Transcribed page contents
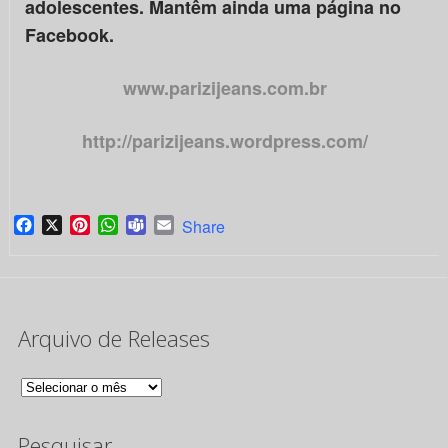
adolescentes. Mantêm ainda uma página no
Facebook.
www.parizijeans.com.br
http://parizijeans.wordpress.com/
Facebook
X
Pinterest
WhatsApp
Teams
Email
Share
Arquivo de Releases
Arquivo
de
Pesquisar
Releases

> **TO DO**: With the images omitted, output all entries exactly as given.

> **ANSWER FOR THIS EXERCISE**:
adolescentes. Mantêm ainda uma página no
Facebook.
www.parizijeans.com.br
http://parizijeans.wordpress.com/
Facebook
X
Pinterest
WhatsApp
Teams
Email
Share
Arquivo de Releases
Arquivo
de
Pesquisar
Releases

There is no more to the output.